**What you will do:**
Set down, unchanged, the line holding "fruit basket: present" and all lines that follow it to the end of the material, leaving pictures out.

**Provided material:**
↓↓↓
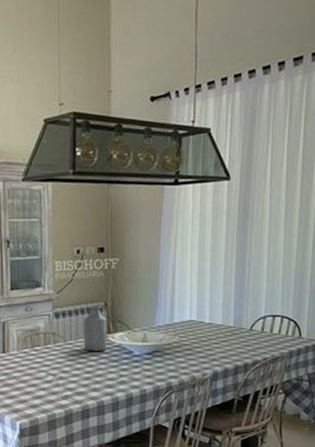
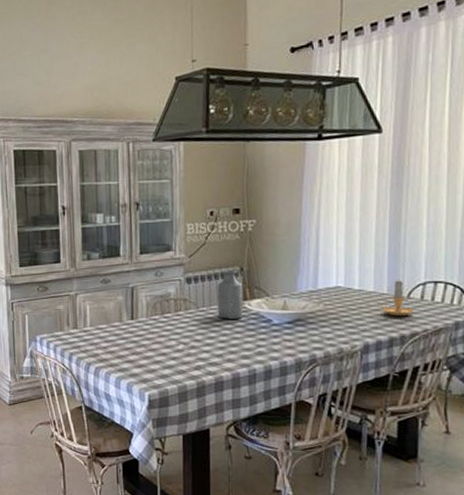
candle: none [227,313,256,347] -> present [380,279,415,317]

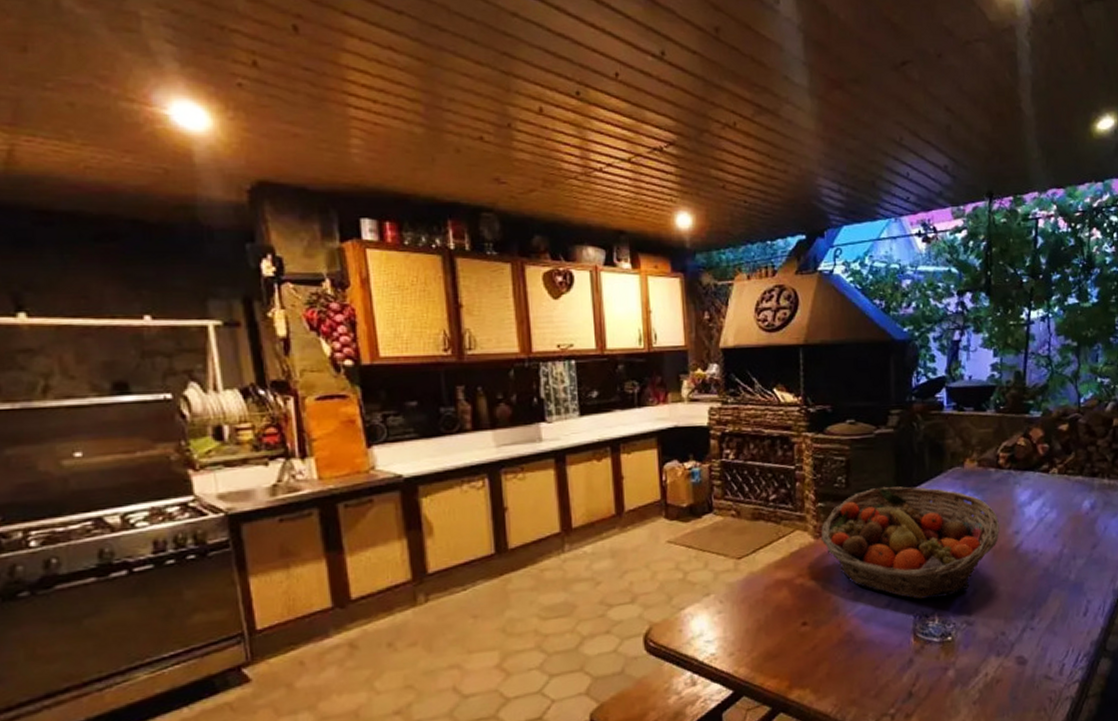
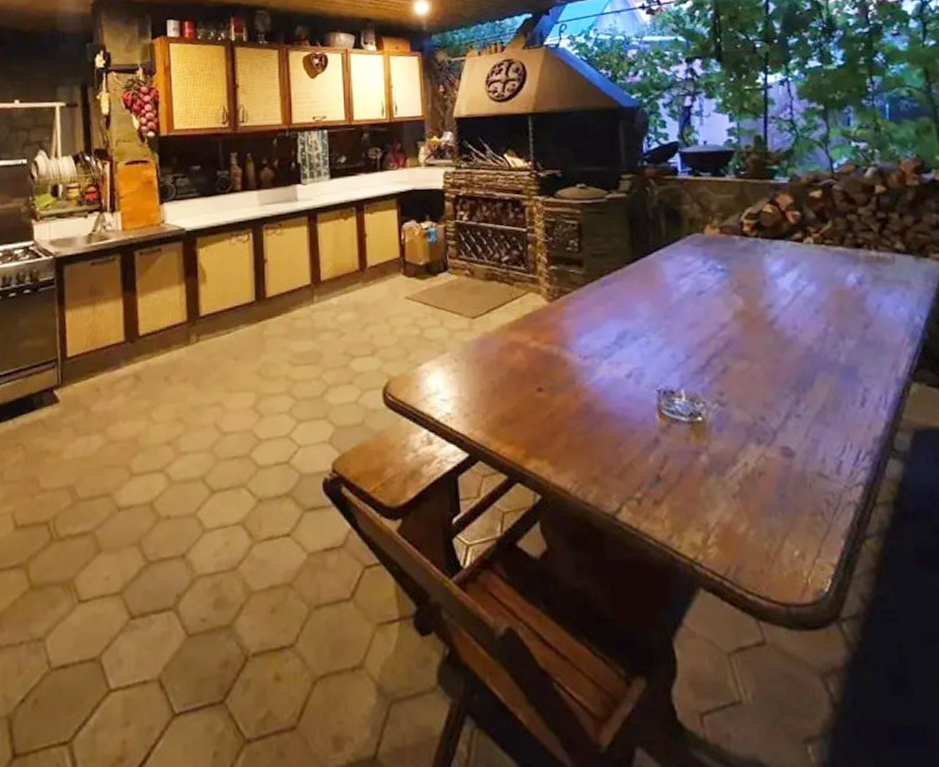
fruit basket: present [820,486,1000,600] -> none [554,251,750,374]

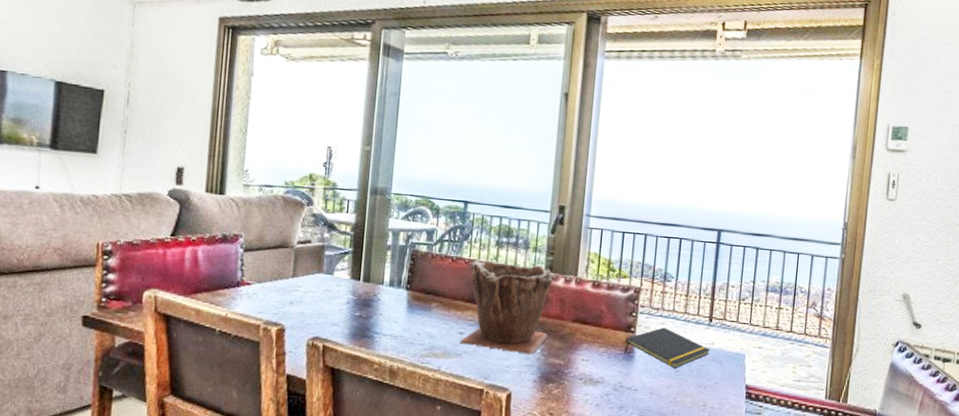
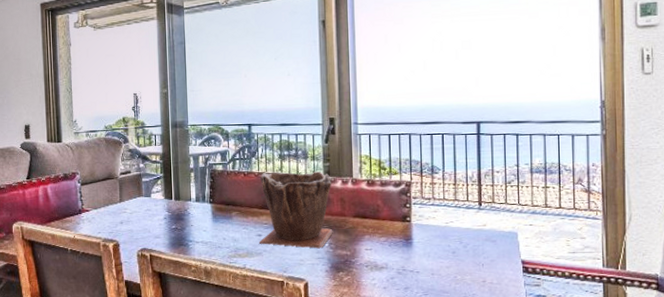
notepad: present [624,327,711,368] -> none [403,215,484,250]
↑↑↑
**Output:**
fruit basket: present [820,486,1000,600] -> none [554,251,750,374]

notepad: present [624,327,711,368] -> none [403,215,484,250]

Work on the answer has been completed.